Choosing a College: Campus Visits
Are Important
by Tom Ehrlich
Louisiana State University’s football team is
ranked number one this year by the USA TODAY/ESPN Coaches
Poll. Ranked number one? It’s the middle of summer.
How is it possible to rank teams when they haven’t
even played a game? The answer, of course, is potential.
Those who do the rankings try to predict how well a team
will do based on the performance of the team last year—even
though many players graduated—and expectations
about the new players, plus the quality of those who
coach them.
U.S. News & World Report
will soon announce its annual college academic rankings.

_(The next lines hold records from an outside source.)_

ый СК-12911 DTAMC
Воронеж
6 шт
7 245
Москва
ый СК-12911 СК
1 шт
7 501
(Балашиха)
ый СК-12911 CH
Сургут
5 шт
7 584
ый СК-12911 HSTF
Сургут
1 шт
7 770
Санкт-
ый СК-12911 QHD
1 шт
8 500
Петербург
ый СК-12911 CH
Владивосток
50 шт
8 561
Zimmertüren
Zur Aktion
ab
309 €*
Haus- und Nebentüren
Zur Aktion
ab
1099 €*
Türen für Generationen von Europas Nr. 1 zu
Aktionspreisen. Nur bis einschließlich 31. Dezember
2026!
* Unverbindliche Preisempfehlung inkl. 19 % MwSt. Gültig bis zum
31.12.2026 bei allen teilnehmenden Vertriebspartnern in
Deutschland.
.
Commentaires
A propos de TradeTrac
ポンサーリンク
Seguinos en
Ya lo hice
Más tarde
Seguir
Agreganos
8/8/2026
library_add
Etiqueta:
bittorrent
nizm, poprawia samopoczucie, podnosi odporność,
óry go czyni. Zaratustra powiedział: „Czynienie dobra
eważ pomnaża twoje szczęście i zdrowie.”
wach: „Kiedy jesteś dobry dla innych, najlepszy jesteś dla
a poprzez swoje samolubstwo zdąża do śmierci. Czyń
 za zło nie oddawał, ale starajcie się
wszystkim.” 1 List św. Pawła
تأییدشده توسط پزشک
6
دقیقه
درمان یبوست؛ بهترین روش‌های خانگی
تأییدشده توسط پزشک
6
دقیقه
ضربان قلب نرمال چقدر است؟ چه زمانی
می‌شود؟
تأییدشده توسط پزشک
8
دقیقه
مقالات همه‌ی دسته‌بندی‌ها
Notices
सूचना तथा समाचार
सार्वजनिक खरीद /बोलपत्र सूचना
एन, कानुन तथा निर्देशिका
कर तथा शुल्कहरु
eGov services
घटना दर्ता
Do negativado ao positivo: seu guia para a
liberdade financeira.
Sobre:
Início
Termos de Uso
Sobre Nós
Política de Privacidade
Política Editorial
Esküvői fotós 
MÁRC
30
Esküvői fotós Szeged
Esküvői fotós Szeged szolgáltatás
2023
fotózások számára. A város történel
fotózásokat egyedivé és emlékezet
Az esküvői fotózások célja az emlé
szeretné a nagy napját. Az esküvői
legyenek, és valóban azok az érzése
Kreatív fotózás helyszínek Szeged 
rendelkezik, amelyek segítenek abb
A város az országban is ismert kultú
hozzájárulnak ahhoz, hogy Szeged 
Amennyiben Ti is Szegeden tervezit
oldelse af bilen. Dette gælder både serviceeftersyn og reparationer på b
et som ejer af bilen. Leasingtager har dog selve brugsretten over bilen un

Campus presidents, admissions directors, and others
whose campuses may be helped or harmed by the latest
listings will no longer need to hold their breath.
But are these magazine scales any more reliable than
those football rankings?
In many ways, their strengths
and weaknesses are similar. Like summer football rankings,
the rankings in U.S. News & World
Report tell something about the potential impact that
a college or university may have on a student. They do
this because the rankings are based on the resources
of campuses on the one hand and their reputations on
the other. Just like football rankings. What leaders
in higher education say about a campus should also be
important. Even though it’s largely gossip, it’s
usually informed gossip.
Rankings do little, however,
to tell students how they will react to the learning
environment of a campus, how much they will be stimulated
both in and out of class, or how much they will be
stretched to excel. By all odds the best indicator
of whether a campus will feel right for a student is
a campus visit. When possible, prospective students
should spend time on any campus they are considering.

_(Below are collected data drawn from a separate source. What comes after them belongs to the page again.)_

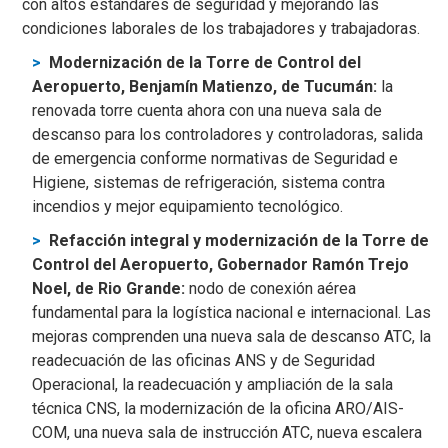
con altos estándares de seguridad y mejorando las
condiciones laborales de los trabajadores y trabajadoras.
Modernización de la Torre de Control del
Aeropuerto, Benjamín Matienzo, de Tucumán:
la
renovada torre cuenta ahora con una nueva sala de
descanso para los controladores y controladoras, salida
de emergencia conforme normativas de Seguridad e
Higiene, sistemas de refrigeración, sistema contra
incendios y mejor equipamiento tecnológico.
Refacción integral y modernización de la Torre de
Control del Aeropuerto, Gobernador Ramón Trejo
Noel, de Rio Grande:
nodo de conexión aérea
fundamental para la logística nacional e internacional. Las
mejoras comprenden una nueva sala de descanso ATC, la
readecuación de las oficinas ANS y de Seguridad
Operacional, la readecuación y ampliación de la sala
técnica CNS, la modernización de la oficina ARO/AIS-
COM, una nueva sala de instrucción ATC, nueva escalera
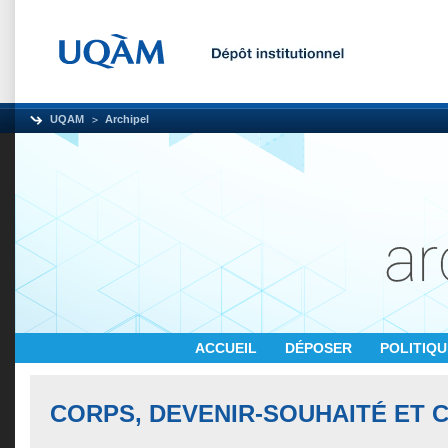
UQAM
Archipel
ACCUEIL
DÉPOSER
POLITIQ
CORPS, DEVENIR-SOUHAITÉ ET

They should listen and learn from current undergraduates,
for their experiences are good guides to what life will
be like. It’s important to check out not just the
curriculum, but also the extra-curriculum and the campus
climate. Students should trust a combination of their
heads and their hearts in determining how and how well
they will engage at a college or university. In fact,
there is lots of evidence that campus visits are the
most important determinant of student choices.

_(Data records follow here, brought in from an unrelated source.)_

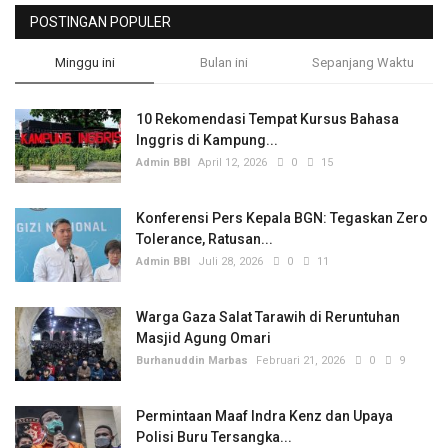
POSTINGAN POPULER
Minggu ini
Bulan ini
Sepanjang Waktu
10 Rekomendasi Tempat Kursus Bahasa
Inggris di Kampung...
Admin BBI
April 12, 2026
0
15
Konferensi Pers Kepala BGN: Tegaskan Zero
Tolerance, Ratusan...
Admin BBI
Juli 28, 2026
0
11
Warga Gaza Salat Tarawih di Reruntuhan
Masjid Agung Omari
Burhanuddin Marbas
Februari 21, 2026
0
9
Permintaan Maaf Indra Kenz dan Upaya
Polisi Buru Tersangka...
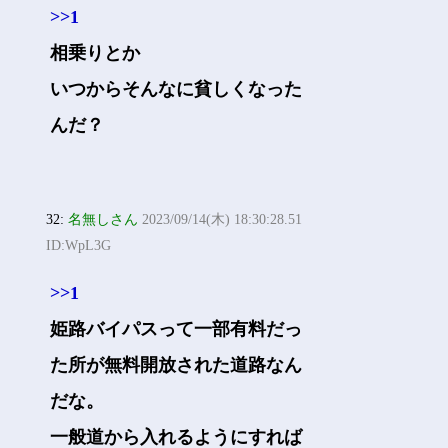
>>1
相乗りとか
いつからそんなに貧しくなった
んだ？
32:
名無しさん
2023/09/14(木) 18:30:28.51
ID:WpL3G
>>1
姫路バイパスって一部有料だっ
た所が無料開放された道路なん
だな。
一般道から入れるようにすれば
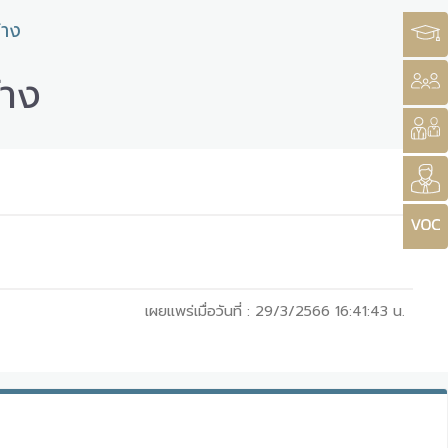
้าง
้าง
เผยแพร่เมื่อวันที่ :
29/3/2566 16:41:43
น.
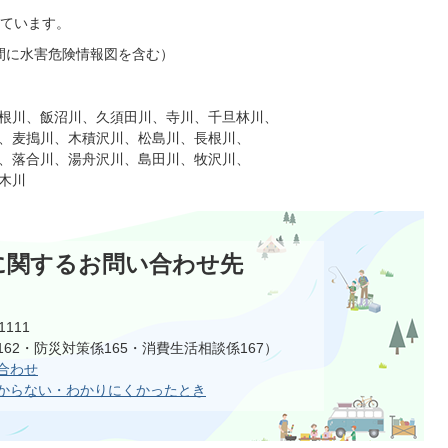
ています。
間に水害危険情報図を含む）
根川、飯沼川、久須田川、寺川、千旦林川、
、麦搗川、木積沢川、松島川、長根川、
、落合川、湯舟沢川、島田川、牧沢川、
木川
に関するお問い合わせ先
1111
62・防災対策係165・消費生活相談係167）
合わせ
からない・わかりにくかったとき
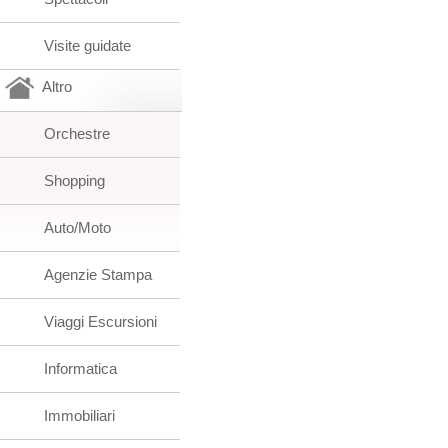
Visite guidate
Altro
Orchestre
Shopping
Auto/Moto
Agenzie Stampa
Viaggi Escursioni
Informatica
Immobiliari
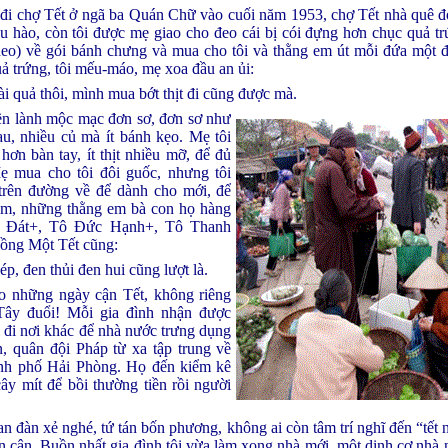
 đi chợ Tết ở ngã ba Quán Chữ vào cuối năm 1953, chợ Tết nhà quê đ
u hào, còn tôi được mẹ giao cho đeo cái bị cói đựng hơn chục quả tr
(heo) về gói bánh chưng và mua cho tôi và thằng em út mỗi đứa một 
uả trứng, tôi mếu-máo, mẹ xoa đầu an ủi:
i quả thôi, mình mua bớt thịt đi cũng được mà.
ền lành mộc mạc đơn sơ, đơn sơ như
u, nhiều củ mà ít bánh kẹo. Mẹ tôi
hơn bàn tay, ít thịt nhiều mỡ, để đủ
ẹ mua cho tôi đôi guốc, nhưng tôi
rên đường về để dành cho mới, để
m, những thằng em bà con họ hàng
 Đát+, Tô Đức Hạnh+, Tô Thanh
Mồng Một Tết cũng:
ép, đen thủi đen hui cũng lượt là.
ào những ngày cận Tết, không riêng
 Tây đuổi! Mỗi gia đình nhận được
i đi nơi khác để nhà nước trưng dụng
n, quân đội Pháp từ xa tập trung về
nh phố Hải Phòng. Họ đến kiểm kê
ây mít để bồi thường tiền rồi người
n đàn xẻ nghé, tứ tán bốn phương, không ai còn tâm trí nghĩ đến “tết 
ân cận. Buồn nhất gia đình tôi vừa làm xong nhà mới, một dinh cơ nhà n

A campus visit should be supplemented,
of course, by as much information as possible about
teaching and learning on a campus. Now there is another
means to help students and parents make informed decisions:
the National Survey of Student Engagement (NSSE). Each
year NSSE collects information directly from undergraduates
at hundreds of campuses, based on research about how
and under what circumstances students learn. Prospective
students can check to see whether a college in which
they are interested participates in NSSE. If so, they
may be able to obtain valuable insights about the extent
to which students find the academic work challenging,
the degree to which they are active learners, the extent
of student-faculty interactions, the richness of the
out-of-class experiences, the overall campus environment,
the exposure to diverse cultural experiences, and the
scope of technology uses. Research has shown that the
questions NSSE uses give us a good picture of how much
students are really learning. That’s something that rankings such as those of
U.S. News & World Report can’t tell.
Fortunately, many campuses
would be a right fit for any particular student, so
there should be many institutions from which to choose.
The quality of campus resources and of incoming students—factors that dominate
most rankings—are some of what should be considered.
But no one would choose a hospital based on the health
of patients coming into the hospital, and no one should
choose a college based primarily on the grades and test
scores of incoming students. Since learning is the primary
goal of going to college, students should determine what
environment will best support them in becoming successful
learners, and which institutions will meet their needs
and interests. Making the effort and taking the time
to investigate an institution fully before choosing where
to apply is a short-term investment that will bring dividends
for life.#
Tom Ehrlich was president of Indiana University from
1987 to 1994. He has been president of the Harvard
Alumni Association, chair of Campus Compact, and a
board member of Bennett College and the University
of Pennsylvania.
He is currently a senior scholar with the Carnegie
Foundation for the Advancement of Teaching.